### EXCERPT
What Do The Babysitters Say About YOU??

The other day a friend told me a story about a mother, a babysitter, and some bad behavior — not the children’s behavior mind you, but the mother’s. It was ugly.

Elinor had been horrified to hear her normally kind friend speak to the 17 year-old girl who was about to spend the next five hours feeding and caring for her four kids in a rude, insulting way.

Although the mother’s attitude shocked Elinor, it didn’t faze me. As the mom of a babysitter, I’ve witnessed some pretty questionable behavior on the part of some parents myself.

Once for example, some neighbors asked my daughter at the last minute to babysit for “just an hour and a half.” She was leaving early the next morning for a big day in the city. She mentioned her plans and explained that she had to get to bed early. It was Friday and she was worn out after a week of school. Not a problem, they promised.

But two hours after they left, they called and asked her to stay a little longer. Put on the spot, and being 16, she said okay. I fell asleep reading in bed, waiting for her to come home. Next thing I knew, it was 4:00 in the morning and she was still gone. Panicked, I called the neighbor’s house and got a hold of my daughter, who was exhausted and upset.

She gave me their number and I called them and asked what the *!!* was going on.  “Oh, sorry, we’ll be right home! We didn’t realize how late it was.” Then they finally came home, full of apologies. To make matters worse, they threw A LOT (and I mean a LOT) of money at her, as if that would make everything okay. It really didn’t. In fact, it just added to the confusion and the number of things we had to talk about the next day.

Dataset entries:
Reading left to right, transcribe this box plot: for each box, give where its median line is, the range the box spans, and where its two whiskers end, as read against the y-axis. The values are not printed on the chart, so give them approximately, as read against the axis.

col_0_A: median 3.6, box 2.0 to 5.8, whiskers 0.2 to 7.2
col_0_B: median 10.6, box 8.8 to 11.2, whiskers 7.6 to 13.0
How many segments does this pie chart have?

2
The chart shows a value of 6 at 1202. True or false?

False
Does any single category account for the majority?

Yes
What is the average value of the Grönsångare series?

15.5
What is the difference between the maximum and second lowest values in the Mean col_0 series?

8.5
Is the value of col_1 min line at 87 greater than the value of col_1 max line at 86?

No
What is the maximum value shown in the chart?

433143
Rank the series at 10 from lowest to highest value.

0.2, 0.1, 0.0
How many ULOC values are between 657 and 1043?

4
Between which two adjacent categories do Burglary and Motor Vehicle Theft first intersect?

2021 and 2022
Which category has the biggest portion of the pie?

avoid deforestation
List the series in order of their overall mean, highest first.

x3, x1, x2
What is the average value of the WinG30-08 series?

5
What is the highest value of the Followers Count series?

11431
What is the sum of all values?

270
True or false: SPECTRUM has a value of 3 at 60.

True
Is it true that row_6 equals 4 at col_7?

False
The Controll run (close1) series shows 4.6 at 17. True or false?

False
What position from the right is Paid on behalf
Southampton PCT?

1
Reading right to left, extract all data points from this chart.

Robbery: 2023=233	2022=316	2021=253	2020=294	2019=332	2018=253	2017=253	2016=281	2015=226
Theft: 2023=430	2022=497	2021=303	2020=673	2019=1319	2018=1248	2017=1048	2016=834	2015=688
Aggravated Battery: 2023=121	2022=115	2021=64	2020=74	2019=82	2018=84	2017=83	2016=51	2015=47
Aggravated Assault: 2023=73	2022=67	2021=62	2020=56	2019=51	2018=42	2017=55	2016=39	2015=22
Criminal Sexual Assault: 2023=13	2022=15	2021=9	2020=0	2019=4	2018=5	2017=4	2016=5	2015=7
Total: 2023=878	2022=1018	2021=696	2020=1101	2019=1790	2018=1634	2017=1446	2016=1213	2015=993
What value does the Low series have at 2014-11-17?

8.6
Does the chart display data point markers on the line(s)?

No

### REQUIREMENT
Copy the text about babysitters from "But two hours" up to and including "exhausted and upset.", switching "Panicked" to "Alarmed".

### PROBLEM SOLUTION
But two hours after they left, they called and asked her to stay a little longer. Put on the spot, and being 16, she said okay. I fell asleep reading in bed, waiting for her to come home. Next thing I knew, it was 4:00 in the morning and she was still gone. Alarmed, I called the neighbor’s house and got a hold of my daughter, who was exhausted and upset.